Key Responsibilities & Achievements:
- Leveraged Kubernetes, Docker, and agile methodologies to ensure efficient and reliable releases on cloud platforms.
- Automated testing and deployment processes, streamlining software delivery.
- Proactively identified and resolved operational issues and critical defects, minimising downtime.
- Enhanced Ericsson product functionality and integration by developing REST APIs using Velocity Javascript.
- Created Python and Ansible scripts to automate tasks like backup/restore, infrastructure management, and environment monitoring.
- Worked with customers and internal teams on production deployments, minimising disruptions and conducting knowledge transfer sessions.
- Contributed to the design and optimisation of environment clusters to ensure high availability and performance.
Impact & Results:
- Successfully delivered the project within commitment dates without needing to delay the delivery.
Technical Skills
Cloud Platforms
AWS
EC2, EKS, RDS, Lambda, CloudFormation, IAM, VPC, Route53
Azure
AKS, Azure DevOps, ARM Templates
Google Cloud
GKE, Cloud Build, Cloud Functions
Container Orchestration
Kubernetes
Cluster management, RBAC, networking, storage, operators
Docker
Containerization, multi-stage builds, registry management
Amazon ECS
Task definitions, service management, auto-scaling
Infrastructure as Code
Terraform
Module development, state management, enterprise patterns
CloudFormation
Template development, stack management
Crossplane
Infrastructure management via the Kubernetes API
CI/CD & GitOps
GitHub Actions
Workflow automation, custom actions, enterprise deployment
Argo CD
GitOps deployment, application management, multi-cluster setup
AWS CodeBuild
Pipeline development, custom build environments, enterprise integration
Monitoring & Observability
Prometheus/Thanos/AlertManager
Metrics collection, alerting rules, service discovery
Grafana/Mimir
Dashboard development, data source integration
FluentBit/Observe/Splunk
APM, infrastructure monitoring, log management
Telegraf
Custom metrics collection, custom processors, data lakes
Programming Languages
Python
Automation scripts, API development, data processing
Go
CLI tools, microservices, Kubernetes operators
Bash
System administration, deployment scripts
Education
Bachelor of Engineering (Honours) & Bachelor of Information Technology (IT)
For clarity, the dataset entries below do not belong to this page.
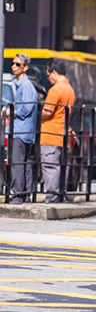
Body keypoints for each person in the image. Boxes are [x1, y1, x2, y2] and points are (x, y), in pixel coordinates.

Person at [40, 59, 76, 203]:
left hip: (51, 133)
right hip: (63, 133)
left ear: (54, 73)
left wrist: (37, 114)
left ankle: (52, 197)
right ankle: (60, 194)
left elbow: (48, 112)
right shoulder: (69, 89)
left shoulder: (55, 90)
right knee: (61, 167)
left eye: (48, 75)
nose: (48, 79)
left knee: (50, 166)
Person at [5, 54, 38, 204]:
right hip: (23, 130)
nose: (14, 66)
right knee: (24, 163)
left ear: (25, 67)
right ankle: (24, 194)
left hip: (21, 131)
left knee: (18, 163)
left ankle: (17, 195)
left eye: (18, 64)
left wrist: (12, 112)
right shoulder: (22, 84)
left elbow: (27, 107)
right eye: (13, 63)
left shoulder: (25, 85)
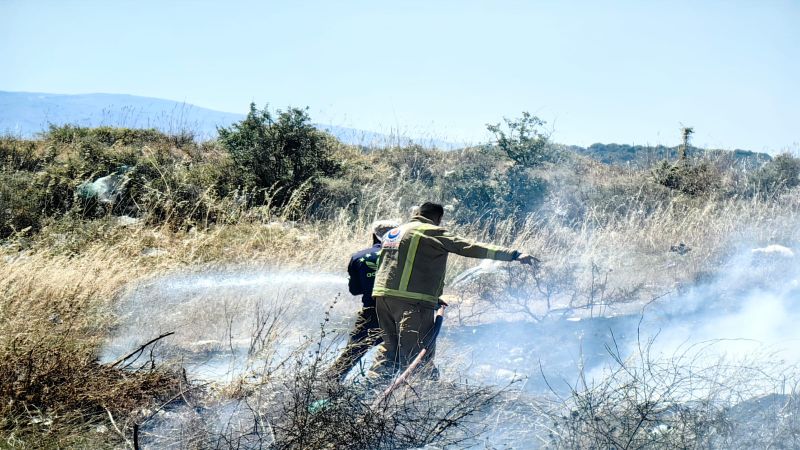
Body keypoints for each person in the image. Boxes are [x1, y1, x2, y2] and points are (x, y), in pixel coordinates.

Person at [368, 202, 538, 380]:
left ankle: (370, 389)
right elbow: (470, 246)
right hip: (413, 302)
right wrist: (513, 254)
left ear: (418, 212)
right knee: (416, 353)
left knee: (389, 347)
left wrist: (433, 296)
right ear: (438, 218)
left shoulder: (395, 233)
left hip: (383, 298)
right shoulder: (430, 231)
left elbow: (396, 266)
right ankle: (420, 397)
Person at [329, 219, 400, 382]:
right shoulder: (405, 258)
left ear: (374, 236)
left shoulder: (359, 257)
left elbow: (354, 290)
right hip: (400, 314)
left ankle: (326, 387)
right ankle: (381, 389)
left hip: (371, 315)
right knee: (403, 356)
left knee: (349, 357)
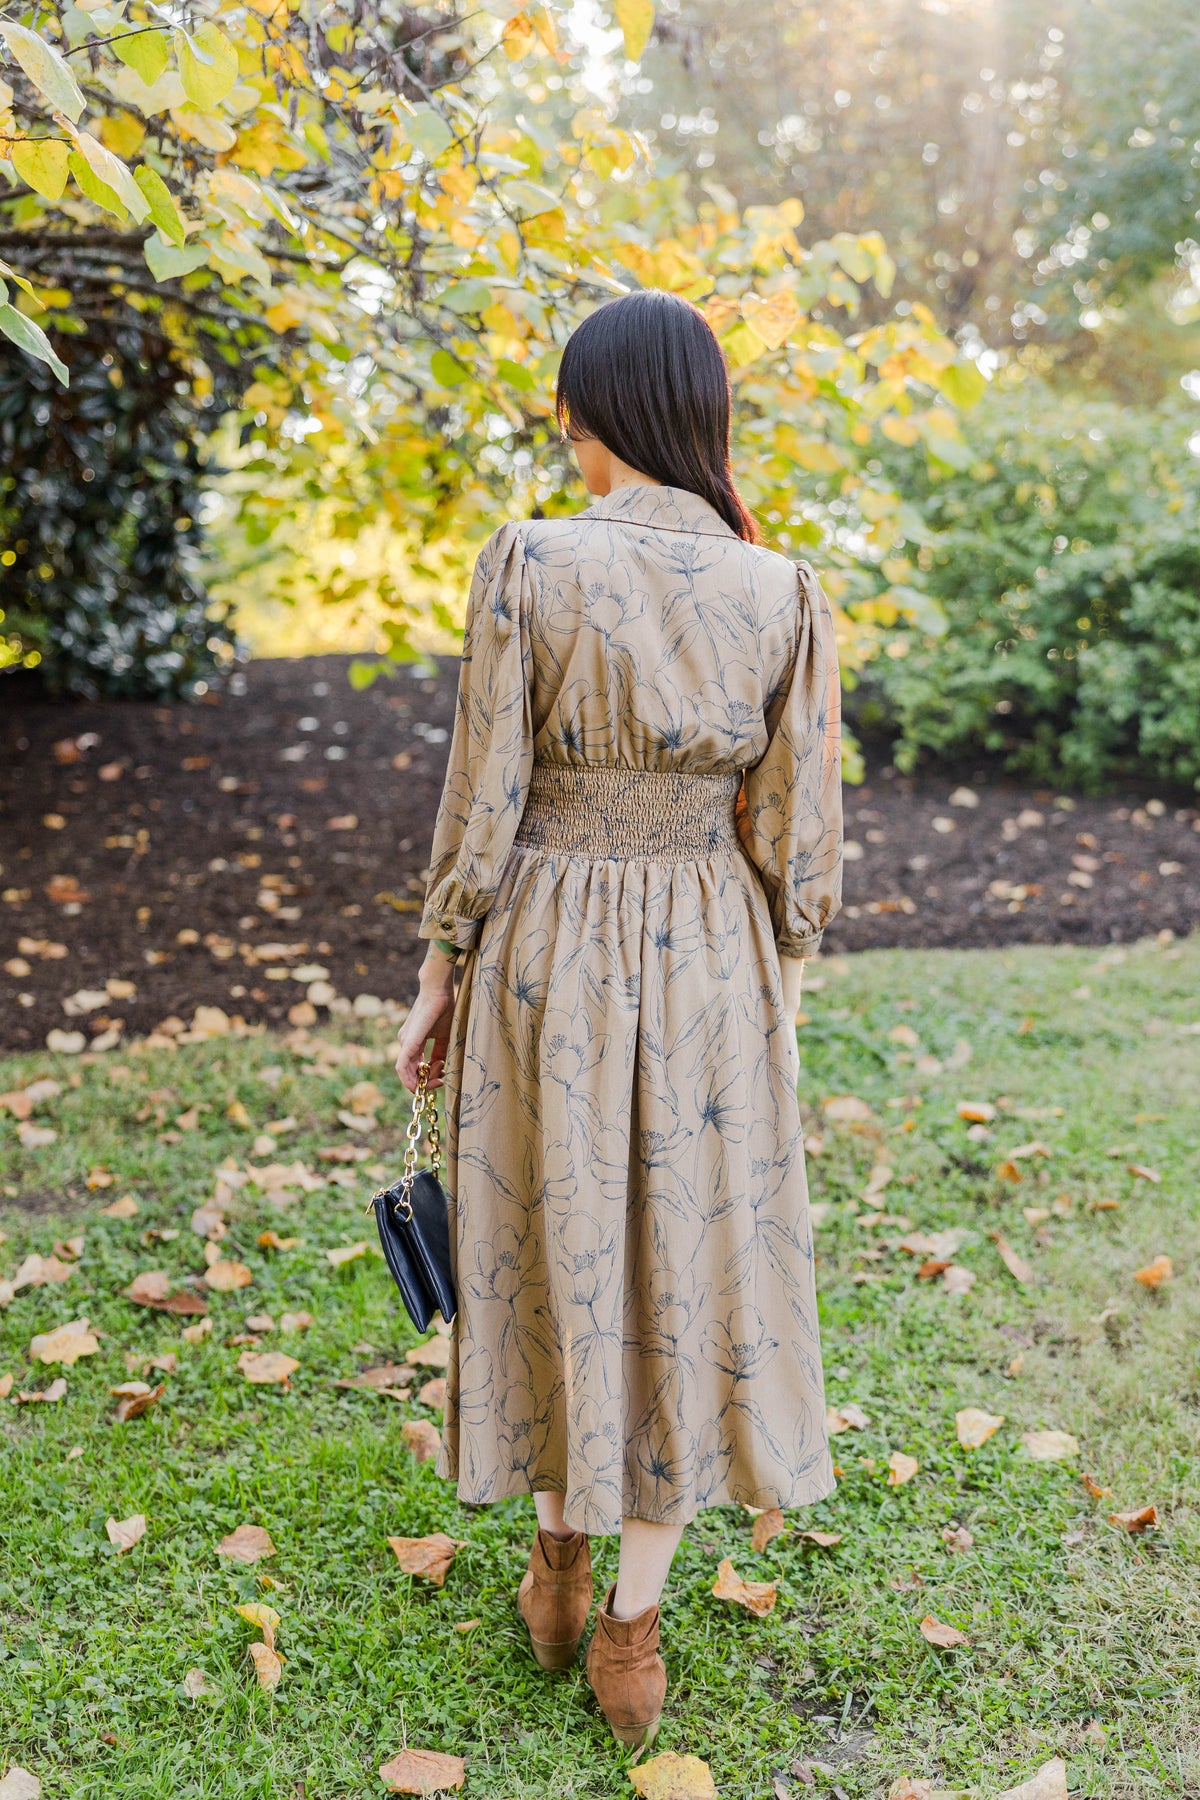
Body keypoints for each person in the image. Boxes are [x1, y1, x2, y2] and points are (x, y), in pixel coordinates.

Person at [395, 287, 843, 1748]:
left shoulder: (530, 560)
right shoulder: (783, 593)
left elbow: (485, 796)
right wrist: (776, 981)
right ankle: (632, 1633)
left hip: (549, 941)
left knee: (549, 1233)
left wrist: (439, 970)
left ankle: (557, 1553)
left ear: (595, 413)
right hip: (713, 946)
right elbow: (798, 838)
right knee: (685, 1263)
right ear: (703, 418)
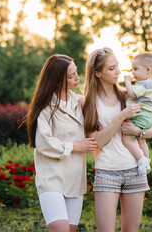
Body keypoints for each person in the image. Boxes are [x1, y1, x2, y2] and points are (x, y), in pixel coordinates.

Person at [82, 47, 152, 231]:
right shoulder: (89, 102)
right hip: (107, 172)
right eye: (111, 68)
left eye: (117, 67)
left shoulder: (129, 95)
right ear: (97, 73)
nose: (118, 72)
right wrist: (121, 117)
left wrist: (137, 131)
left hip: (134, 170)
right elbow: (96, 142)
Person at [22, 54, 97, 232]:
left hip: (75, 178)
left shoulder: (80, 101)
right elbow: (43, 142)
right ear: (56, 81)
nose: (77, 78)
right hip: (51, 178)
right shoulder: (45, 107)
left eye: (76, 73)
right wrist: (76, 146)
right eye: (71, 76)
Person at [123, 52, 152, 174]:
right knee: (141, 140)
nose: (133, 72)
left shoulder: (145, 84)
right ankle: (146, 162)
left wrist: (127, 81)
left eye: (136, 69)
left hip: (140, 115)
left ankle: (141, 160)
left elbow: (132, 93)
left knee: (127, 138)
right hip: (147, 116)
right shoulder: (149, 84)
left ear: (148, 70)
- Relevant coursework in electrical engineering, software engineering, and computer networks
- Final year thesis on building a LLM for vehicle detection
Certifications
AWS Certified Solutions Architect - Associate
Certified Kubernetes Application Developer (CKAD)
Certified Kubernetes Administrator (CKA)
Certified Kubernetes and Cloud Native Associate (KCNA)
Projects & Contributions
bAIwatch: Real Time Car Park Occupancy System
Active contributor to Kubernetes ecosystem tools and Terraform modules, focusing on platform engineering solutions and developer productivity improvements.
Technical Writing
Regular blog posts on platform engineering, AWS, and Kubernetes best practices, sharing knowledge and experiences with the broader tech community.
Community Involvement
Speaker at local DevOps meetups and cloud computing events, contributing to knowledge sharing and professional development in the community.